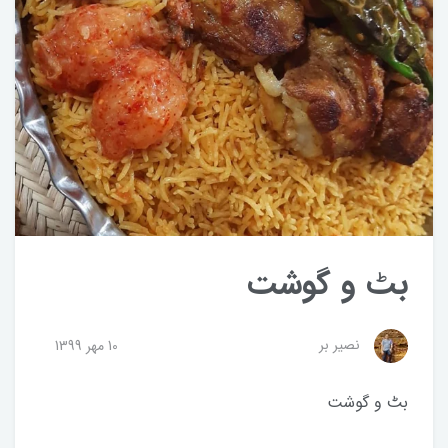
بٹ و گوشت
نصیر بر
10 مهر 1399
بٹ و گوشت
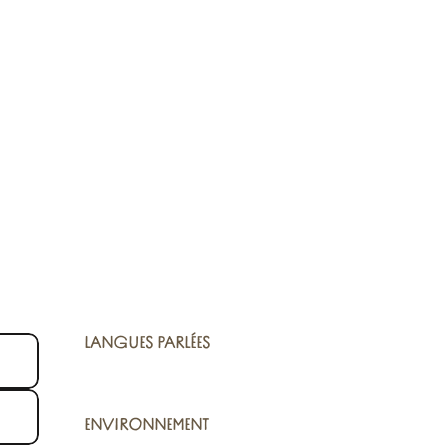
LANGUES PARLÉES
LANGUES PARLÉES
ENVIRONNEMENT
ENVIRONNEMENT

• [Exercise description]: Could you turn the text lines from all of the records above into a JSON list of strings, one string per line, skipping blank lines and leaving out the pictures?

• [Task output]:
[
  "بٹ و گوشت",
  "نصیر بر",
  "10 مهر 1399",
  "بٹ و گوشت",
  "LANGUES PARLÉES",
  "LANGUES PARLÉES",
  "ENVIRONNEMENT",
  "ENVIRONNEMENT"
]